Gelesenes anwenden:
a) Wie viele Sandsteinfiguren stehen laut dem Auszug über das Neue Palais auf der Terrasse vor der Ostfassade?
b) Schreiben Sie aus dem Auszug über das Neue Palais die Stelle ab, die mit den Worten „Hier paradieren am“ anfängt und mit „Potsdam damals nichts.“ schließt.

Schrippenfest auf der Mopke
Kaiser Wilhelm II. fügte seinem Gartenreich in Potsdam bemerkenswerte Bauten hinzu und ließ das Neue Palais modernisieren



In dem unter Friedrich II., dem Großen, erbauten Neuen Palais im Park von Sanssouci wurde Geschichte geschrieben. Die Terrasse vor der Ostfassade des Neuen Palais wurde mit 60 überlebensgroßen Sandsteinfiguren geschmückt, die auch als Halter von Gaslaternen dienten. Außerdem hat man steinernen Vasen auf die Balustraden und Zufahrten gestellt.



Hier paradieren am zweiten Pfingsttag Truppen auf der so genanten Mopke zwischen dem Neuen Palais und den Communs. Ohne Militär und "Tschingderassabum" lief in der Residenz- und Garnisonstadt Potsdam damals nichts.

[Schlüsselpunktdaten menschlicher Körperhaltung]
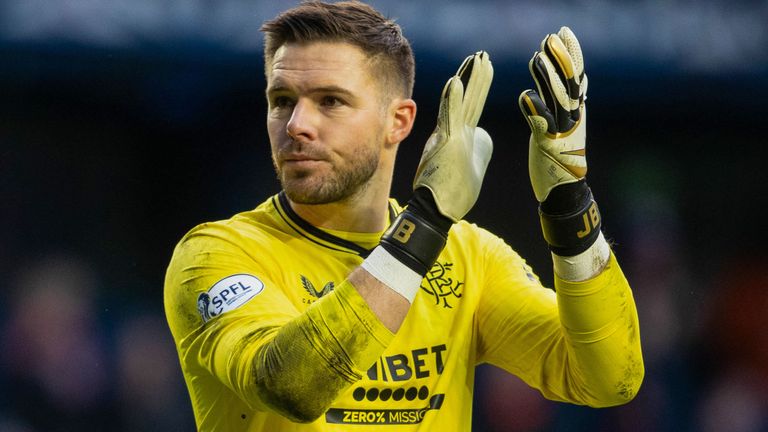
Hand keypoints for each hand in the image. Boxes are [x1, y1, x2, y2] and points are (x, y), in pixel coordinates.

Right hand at [413, 51, 493, 221]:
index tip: (482, 65)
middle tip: (482, 55)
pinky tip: (456, 82)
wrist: (435, 209)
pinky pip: (449, 118)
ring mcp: (449, 137)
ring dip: (468, 79)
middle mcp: (451, 132)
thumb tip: (483, 138)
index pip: (470, 105)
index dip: (477, 85)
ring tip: (477, 59)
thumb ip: (476, 149)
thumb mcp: (471, 167)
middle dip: (476, 76)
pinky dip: (452, 99)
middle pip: (468, 98)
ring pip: (461, 102)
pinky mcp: (447, 145)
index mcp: (458, 136)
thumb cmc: (451, 194)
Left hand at [518, 27, 587, 202]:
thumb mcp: (565, 125)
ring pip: (556, 100)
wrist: (564, 191)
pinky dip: (535, 110)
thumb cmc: (560, 158)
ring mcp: (562, 131)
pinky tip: (525, 96)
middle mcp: (572, 118)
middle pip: (568, 83)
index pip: (575, 76)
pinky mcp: (548, 145)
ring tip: (536, 58)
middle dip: (559, 59)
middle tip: (549, 38)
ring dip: (547, 78)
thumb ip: (567, 102)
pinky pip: (541, 125)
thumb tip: (578, 78)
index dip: (570, 53)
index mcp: (575, 111)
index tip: (563, 32)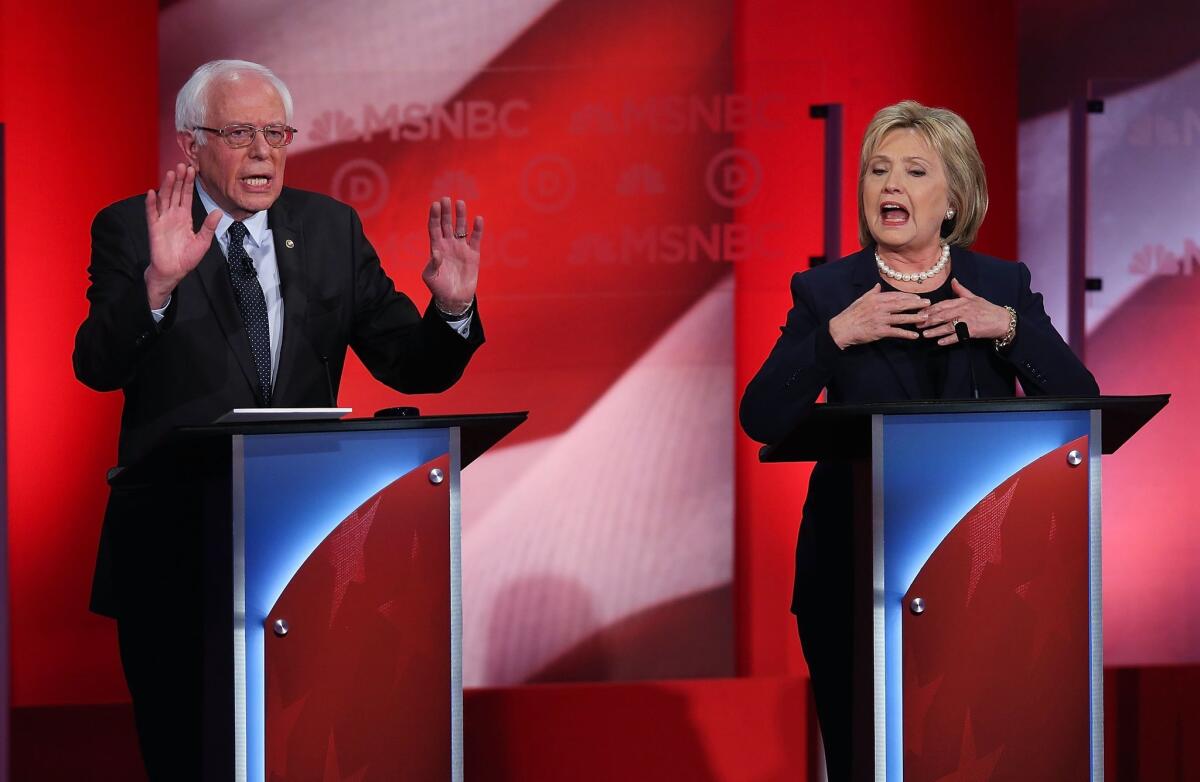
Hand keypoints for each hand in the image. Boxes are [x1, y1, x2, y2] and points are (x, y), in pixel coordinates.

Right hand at [144, 164, 220, 307]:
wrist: (173, 271)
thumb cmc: (186, 258)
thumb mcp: (203, 242)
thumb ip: (209, 227)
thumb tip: (218, 212)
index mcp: (184, 217)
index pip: (187, 196)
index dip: (189, 183)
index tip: (192, 169)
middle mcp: (173, 215)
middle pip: (176, 193)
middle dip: (179, 179)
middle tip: (182, 165)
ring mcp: (163, 220)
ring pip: (165, 199)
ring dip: (167, 186)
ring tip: (171, 173)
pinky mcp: (154, 228)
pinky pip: (152, 213)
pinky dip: (151, 203)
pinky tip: (152, 192)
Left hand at [422, 196, 482, 313]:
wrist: (455, 299)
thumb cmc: (439, 288)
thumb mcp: (430, 277)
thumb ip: (432, 264)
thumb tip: (436, 252)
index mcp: (436, 247)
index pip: (434, 228)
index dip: (434, 216)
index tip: (435, 205)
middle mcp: (449, 245)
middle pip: (447, 224)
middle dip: (446, 212)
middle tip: (446, 199)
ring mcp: (461, 248)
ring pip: (461, 228)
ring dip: (461, 216)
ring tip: (461, 203)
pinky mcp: (473, 254)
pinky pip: (476, 239)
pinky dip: (477, 229)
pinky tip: (478, 219)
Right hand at [828, 283, 930, 348]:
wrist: (842, 328)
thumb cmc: (851, 314)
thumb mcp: (861, 300)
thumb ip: (872, 293)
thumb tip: (878, 285)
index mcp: (876, 298)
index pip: (896, 296)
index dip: (908, 297)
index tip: (918, 298)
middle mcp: (880, 307)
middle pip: (902, 304)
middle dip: (916, 304)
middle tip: (928, 304)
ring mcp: (880, 319)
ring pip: (901, 318)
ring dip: (915, 318)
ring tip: (925, 317)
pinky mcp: (880, 331)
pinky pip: (896, 332)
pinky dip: (906, 334)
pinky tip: (915, 336)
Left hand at [918, 278, 1009, 344]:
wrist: (1002, 320)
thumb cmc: (987, 309)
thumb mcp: (974, 297)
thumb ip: (961, 290)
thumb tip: (953, 280)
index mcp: (962, 302)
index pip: (943, 304)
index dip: (930, 309)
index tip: (920, 312)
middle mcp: (964, 310)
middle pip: (942, 315)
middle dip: (929, 319)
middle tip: (917, 323)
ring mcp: (968, 321)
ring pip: (948, 326)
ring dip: (935, 330)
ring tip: (925, 334)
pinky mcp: (972, 331)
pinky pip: (958, 336)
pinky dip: (948, 339)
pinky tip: (939, 343)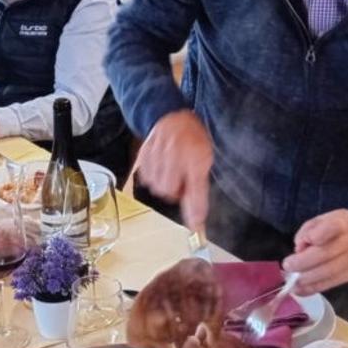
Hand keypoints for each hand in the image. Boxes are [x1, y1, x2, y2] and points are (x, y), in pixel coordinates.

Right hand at [133, 110, 213, 233]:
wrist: (171, 117)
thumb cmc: (192, 140)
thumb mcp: (204, 161)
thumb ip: (198, 192)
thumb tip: (196, 221)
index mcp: (196, 159)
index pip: (196, 191)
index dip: (195, 212)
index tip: (196, 229)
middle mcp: (176, 157)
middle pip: (169, 193)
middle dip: (176, 190)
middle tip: (182, 178)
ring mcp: (157, 156)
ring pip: (157, 187)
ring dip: (164, 184)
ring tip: (172, 169)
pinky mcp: (143, 156)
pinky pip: (147, 179)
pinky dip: (154, 177)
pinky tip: (161, 165)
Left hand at [282, 210, 347, 294]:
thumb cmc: (335, 229)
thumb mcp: (320, 221)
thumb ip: (307, 231)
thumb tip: (299, 249)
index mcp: (344, 222)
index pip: (333, 227)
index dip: (316, 236)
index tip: (301, 243)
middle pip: (326, 254)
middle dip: (303, 262)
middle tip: (288, 266)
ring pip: (328, 272)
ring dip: (306, 278)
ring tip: (291, 281)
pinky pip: (331, 283)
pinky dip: (312, 288)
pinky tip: (300, 289)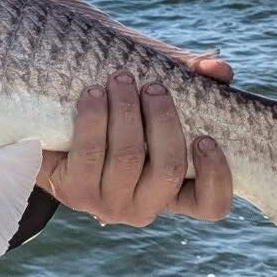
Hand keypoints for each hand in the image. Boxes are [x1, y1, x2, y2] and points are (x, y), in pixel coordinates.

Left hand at [40, 62, 234, 227]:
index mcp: (174, 192)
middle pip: (168, 170)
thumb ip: (193, 85)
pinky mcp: (73, 192)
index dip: (216, 176)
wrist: (55, 125)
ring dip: (126, 111)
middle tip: (153, 86)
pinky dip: (93, 118)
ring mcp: (108, 204)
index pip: (211, 206)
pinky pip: (89, 153)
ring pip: (128, 158)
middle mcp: (144, 207)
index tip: (206, 138)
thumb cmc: (121, 114)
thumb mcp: (157, 100)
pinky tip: (93, 94)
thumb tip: (220, 70)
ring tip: (120, 80)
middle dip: (162, 121)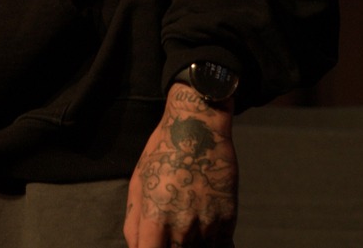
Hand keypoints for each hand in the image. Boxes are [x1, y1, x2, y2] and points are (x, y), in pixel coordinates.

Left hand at [124, 84, 236, 245]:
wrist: (198, 126)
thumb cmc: (163, 153)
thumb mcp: (138, 183)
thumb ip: (134, 223)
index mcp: (154, 219)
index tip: (154, 245)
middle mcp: (182, 227)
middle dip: (172, 247)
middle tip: (172, 231)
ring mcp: (207, 226)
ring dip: (194, 245)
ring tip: (189, 220)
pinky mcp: (228, 220)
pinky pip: (220, 247)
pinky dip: (212, 243)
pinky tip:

Lösungen:
a) 60 überlebensgroße Sandsteinfiguren.

b)
Hier paradieren am zweiten Pfingsttag Truppen auf der so genanten Mopke zwischen dem Neuen Palais und den Communs. Ohne Militär und "Tschingderassabum" lief in der Residenz- und Garnisonstadt Potsdam damals nichts.